In tempi di grandi emergenze militari ogni ministro della Difesa che si rispetti indossa la tuta mimetica.

È un segnale: il capo degli eserciti mostra che è pronto a combattere. Ma allora quando infuria l’influenza il ministro della Sanità dovrebbe girare con il camice bianco e lo stetoscopio nel taschino e il ministro dell’Agricoltura con cappello di paglia e il forcone nella crisi delle quote latte, il ministro del Lavoro in tuta da operaio il giorno dello sciopero generale, il ministro delle Finanze con il cesto della questua in tempi di legge finanziaria, il ministro dell’Interno in manette ogni volta che sbarca un clandestino. E il ministro delle Pari opportunità il giorno del Gay Pride dovrebbe conciarsi da travestito.

Sembra un’arlecchinata, invece è l’irruzione nella filosofia politica di una nuova scienza, da sempre trascurata: la Mimetica.
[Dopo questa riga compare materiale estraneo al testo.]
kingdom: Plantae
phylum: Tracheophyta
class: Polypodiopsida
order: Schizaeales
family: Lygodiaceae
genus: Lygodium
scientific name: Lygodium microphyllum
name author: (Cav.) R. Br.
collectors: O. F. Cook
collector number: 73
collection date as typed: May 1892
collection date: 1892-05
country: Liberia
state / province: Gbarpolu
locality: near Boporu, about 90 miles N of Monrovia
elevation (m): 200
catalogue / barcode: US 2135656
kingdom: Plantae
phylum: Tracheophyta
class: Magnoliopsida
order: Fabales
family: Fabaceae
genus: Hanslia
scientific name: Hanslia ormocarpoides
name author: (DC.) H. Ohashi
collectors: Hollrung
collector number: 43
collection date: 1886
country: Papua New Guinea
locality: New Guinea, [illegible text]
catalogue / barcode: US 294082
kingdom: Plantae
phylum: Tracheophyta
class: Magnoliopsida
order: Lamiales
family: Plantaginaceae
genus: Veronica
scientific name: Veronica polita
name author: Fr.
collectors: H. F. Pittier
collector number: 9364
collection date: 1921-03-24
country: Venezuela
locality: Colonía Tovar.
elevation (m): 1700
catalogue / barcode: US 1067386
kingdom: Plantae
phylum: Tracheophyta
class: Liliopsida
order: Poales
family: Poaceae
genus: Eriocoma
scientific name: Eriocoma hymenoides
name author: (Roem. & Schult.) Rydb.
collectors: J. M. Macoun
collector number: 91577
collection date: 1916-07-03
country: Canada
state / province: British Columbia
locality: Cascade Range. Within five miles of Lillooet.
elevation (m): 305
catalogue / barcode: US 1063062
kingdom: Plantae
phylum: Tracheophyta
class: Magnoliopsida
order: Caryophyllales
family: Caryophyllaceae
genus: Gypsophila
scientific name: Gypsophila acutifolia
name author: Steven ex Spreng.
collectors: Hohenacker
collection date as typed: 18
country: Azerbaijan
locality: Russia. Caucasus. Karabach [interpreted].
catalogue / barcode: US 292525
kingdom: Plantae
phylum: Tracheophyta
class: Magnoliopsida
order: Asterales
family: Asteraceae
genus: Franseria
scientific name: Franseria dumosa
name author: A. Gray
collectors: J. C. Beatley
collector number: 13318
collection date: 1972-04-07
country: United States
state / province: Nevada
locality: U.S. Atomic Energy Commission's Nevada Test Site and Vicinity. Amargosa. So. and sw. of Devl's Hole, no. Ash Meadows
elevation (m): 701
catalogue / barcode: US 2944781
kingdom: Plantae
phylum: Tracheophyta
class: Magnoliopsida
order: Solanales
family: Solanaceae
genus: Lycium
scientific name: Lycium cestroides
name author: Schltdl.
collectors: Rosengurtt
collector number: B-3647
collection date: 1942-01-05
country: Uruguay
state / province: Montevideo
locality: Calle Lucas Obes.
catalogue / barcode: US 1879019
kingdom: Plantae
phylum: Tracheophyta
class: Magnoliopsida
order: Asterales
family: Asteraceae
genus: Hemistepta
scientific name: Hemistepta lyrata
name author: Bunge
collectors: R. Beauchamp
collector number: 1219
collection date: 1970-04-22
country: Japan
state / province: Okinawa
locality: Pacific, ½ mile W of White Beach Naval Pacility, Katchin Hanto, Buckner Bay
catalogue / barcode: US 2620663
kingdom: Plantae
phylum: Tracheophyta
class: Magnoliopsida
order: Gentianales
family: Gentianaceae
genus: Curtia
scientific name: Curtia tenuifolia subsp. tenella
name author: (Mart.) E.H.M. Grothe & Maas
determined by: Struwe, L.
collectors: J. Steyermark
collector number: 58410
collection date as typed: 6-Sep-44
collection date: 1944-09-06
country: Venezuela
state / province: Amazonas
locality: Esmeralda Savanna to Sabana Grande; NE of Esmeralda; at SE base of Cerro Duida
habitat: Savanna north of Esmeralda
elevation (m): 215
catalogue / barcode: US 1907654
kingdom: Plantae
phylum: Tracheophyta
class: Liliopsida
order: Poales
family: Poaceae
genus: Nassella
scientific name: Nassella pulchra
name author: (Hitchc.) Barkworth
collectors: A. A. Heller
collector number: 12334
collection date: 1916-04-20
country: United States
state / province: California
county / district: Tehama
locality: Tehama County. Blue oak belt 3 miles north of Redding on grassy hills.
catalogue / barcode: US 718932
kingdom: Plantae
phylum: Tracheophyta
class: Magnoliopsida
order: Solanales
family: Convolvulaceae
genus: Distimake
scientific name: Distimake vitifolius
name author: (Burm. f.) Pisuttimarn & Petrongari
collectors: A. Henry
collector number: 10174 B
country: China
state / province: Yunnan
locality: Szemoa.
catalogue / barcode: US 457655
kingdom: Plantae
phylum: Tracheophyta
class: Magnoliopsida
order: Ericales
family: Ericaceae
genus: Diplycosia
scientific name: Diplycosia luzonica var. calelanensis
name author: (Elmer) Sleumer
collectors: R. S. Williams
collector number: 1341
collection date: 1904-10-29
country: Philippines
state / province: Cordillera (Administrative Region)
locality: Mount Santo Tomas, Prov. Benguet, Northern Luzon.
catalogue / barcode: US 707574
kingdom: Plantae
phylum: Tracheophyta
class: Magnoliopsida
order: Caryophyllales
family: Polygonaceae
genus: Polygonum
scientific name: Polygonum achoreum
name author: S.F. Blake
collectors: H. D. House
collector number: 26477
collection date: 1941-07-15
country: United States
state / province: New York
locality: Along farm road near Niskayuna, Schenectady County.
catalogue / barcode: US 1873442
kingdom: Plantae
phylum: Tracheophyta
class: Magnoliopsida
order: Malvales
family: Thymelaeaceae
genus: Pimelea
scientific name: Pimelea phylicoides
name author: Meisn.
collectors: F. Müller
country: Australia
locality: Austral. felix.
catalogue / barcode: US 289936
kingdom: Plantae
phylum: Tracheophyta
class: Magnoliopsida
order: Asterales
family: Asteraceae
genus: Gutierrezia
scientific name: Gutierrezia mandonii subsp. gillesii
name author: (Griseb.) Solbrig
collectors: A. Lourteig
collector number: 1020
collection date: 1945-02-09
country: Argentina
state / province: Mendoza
Mentre l’Etica definisce il Giusto e l’Estetica il Bello, la Mimetica serve a confondere l’uno e l’altro.

Il giorno dei primi bombardamenti italiani in Libia ha fatto bene il nostro ministro della Difesa a indossare una mimetica giallo ocra e terra bruciata: i colori del deserto.

Ma allora, per tattica coerenza, il giorno dello spiegamento dei nostri militari a Napoli come immondezzai avrebbe dovuto indossare una mimetica color umido organico e pantegana morta, con lattine di pomodoro e sacchetti di plastica appesi all’elmetto.

Sarebbe stato il completamento della Mimetica nella sua più moderna forma di Pantomimetica.